Transcriptome sequencing and de novo assembly
RNA sequencing (RNA-seq) experiment was performed on 6 samples: a triplicate derived from the microalga C. closterium cultured in complete medium and considered as control condition (CTRL), and a triplicate of C. closterium cultured in Si-starvation conditions (Si-starved). Since the genome of C. closterium is not available, RNA-seq reads have been assembled with de novo approach producing 44718 putative transcripts grouped into 33433 genes. The mean GC content was 46.16%. The average and the median contig length were 1064 bp and 781 bp, respectively. The N50 was 1554 bp.
Several controls were performed on the raw transcriptome assembly to check for its quality. Transcripts were translated into proteins obtaining a total of 32586 protein sequences (minimum length 50aa). Among those, 14307 (43.90%) were complete (with a methionine and a stop codon), 2855 (8.76%) started with a methionine but lacked a stop codon, 8194 (25.14%) only had a stop codon, 7230 (22.18%) did not start with a methionine and did not have a stop codon.
In order to verify the completeness of the assembly, the protein sequences were blasted against the two datasets of the Core Eukaryotic Genes, including 248 (http://korflab.ucdavis.edu/Datasets/genome_completeness/) and 458 (http://korflab.ucdavis.edu/datasets/cegma/) protein sequences, respectively. 248 out of 248 (100%) and 456 out of 458 (99.56%) could be detected in the assembly. In addition, the length of the proteins from the assembly was compared to the length of the core eukaryotic genes. About 403 of the proteins covered more than 90% of the length of the corresponding core eukaryotic proteins and 536 covered more than 80% of the length of the corresponding core eukaryotic protein, indicating a good quality of the assembly.

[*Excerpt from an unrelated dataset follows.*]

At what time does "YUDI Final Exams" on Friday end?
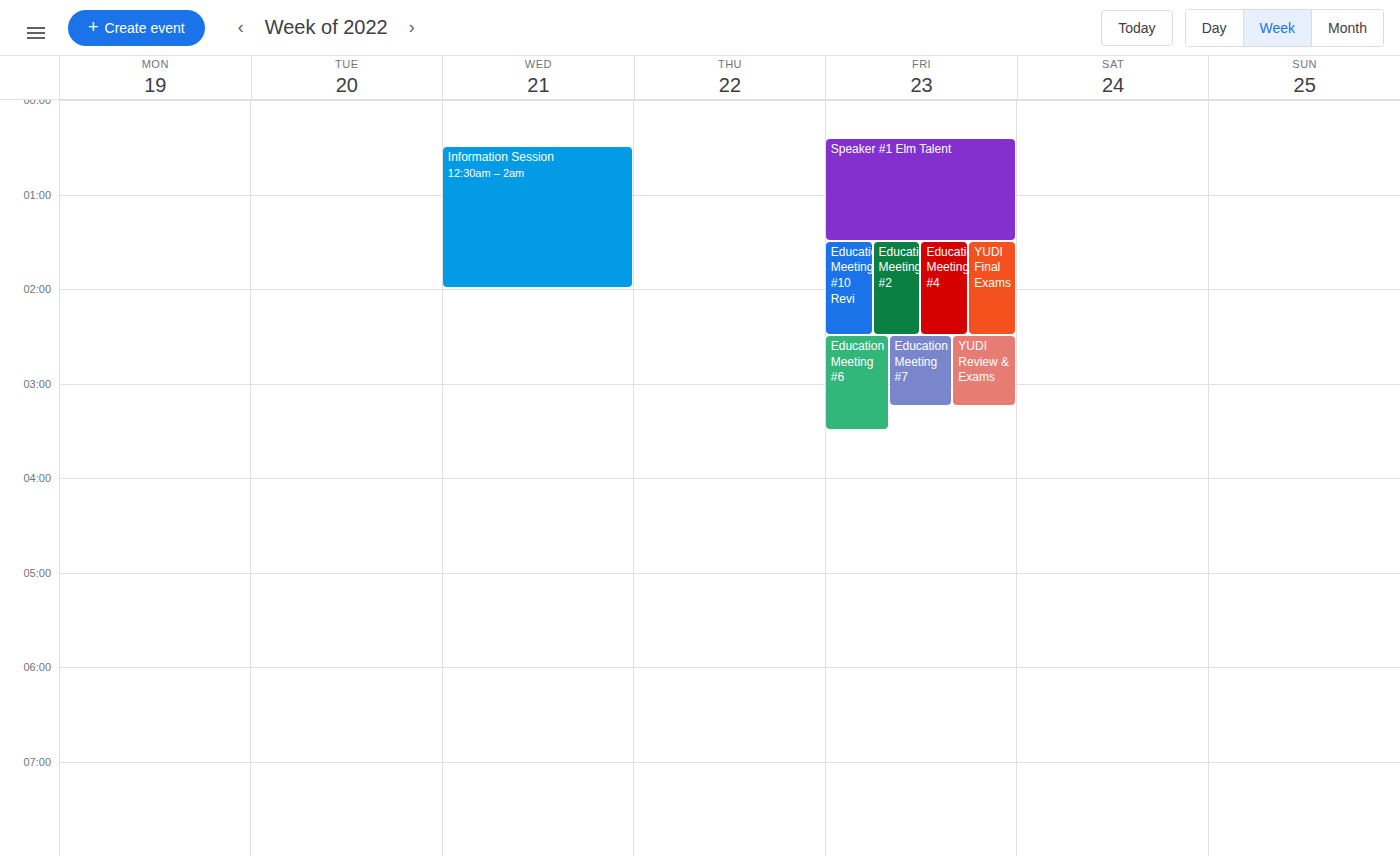
02:30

As NGS data could suffer from contaminations of organisms that are not the target of the experiment, we blasted the sequences of the transcripts against the NCBI database of bacteria and archaea in order to remove possible contaminations. By this way, 172 transcripts were detected and removed. In order to detect other sources of contamination, the distribution of the GC content was analysed in the dataset. As already mentioned, the GC content followed a normal distribution with a mean value of 45.84% and a standard deviation of 3.48. Following a z‐test, 5445 sequences could be identified for having a GC content significantly different from the observed mean (p < 0.01). Those sequences were blasted against the NCBI (nr) database to look for contaminants. About 878 sequences were removed for matching bacterial or metazoan sequences.

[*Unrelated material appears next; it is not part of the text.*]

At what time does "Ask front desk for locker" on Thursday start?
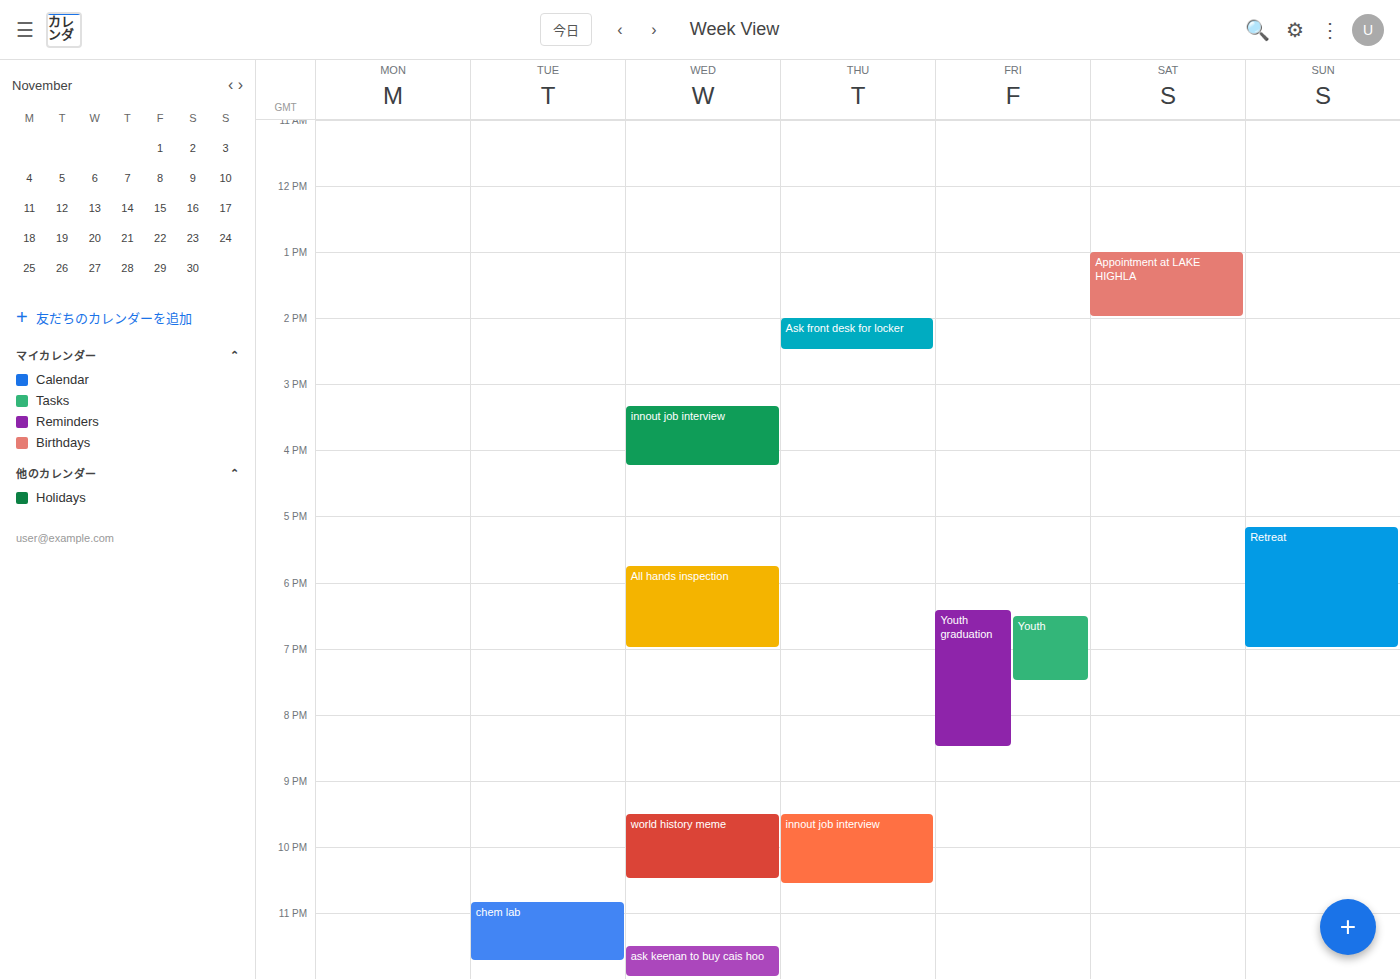
14:00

The obtained assembly was initially composed by 43668 transcripts belonging to 32606 genes. The mean GC content was 46.11%. The average and the median contig length were 1079.06 bp and 803 bp, respectively. The N50 was 1564 bp.
Functional annotation
Assembled transcript sequences were translated into proteins with Transdecoder (minimum length of 50 aa). When multiple translations were possible, the priority was set in order to get the longest complete ORF; when a complete ORF was not detected the longest sequence was kept. The sequences were also investigated for the presence of repetitive elements with Repeat Masker. The software Blast2GO was used to associate a function to the assembled transcripts. A total of 20540 proteins got significant blast hits, and among these 11178 proteins had gene ontology (GO) terms associated. During the blast step, we realized that some proteins had human or bacterial hits, 355 and 103 respectively. These sequences were removed from downstream analysis. Finally, the filtered assembly was composed by 43210 transcripts grouped into 32251 genes (Table 1). The mean GC content was 46.10%. The average and the median contig length were 1078.34 bp and 803 bp, respectively. The N50 was 1561 bp. The final dataset was then translated into proteins (minimum length 50 aa) obtaining a total of 31613 protein sequences. Among these, 14162 (44.79%) were complete protein sequences (with a methionine and a stop codon), 2782 (8.8%) started with a methionine but lacked a stop codon, 7957 (22%) had only a stop codon, 6712 (25.17%) did not start with a methionine and did not have a stop codon.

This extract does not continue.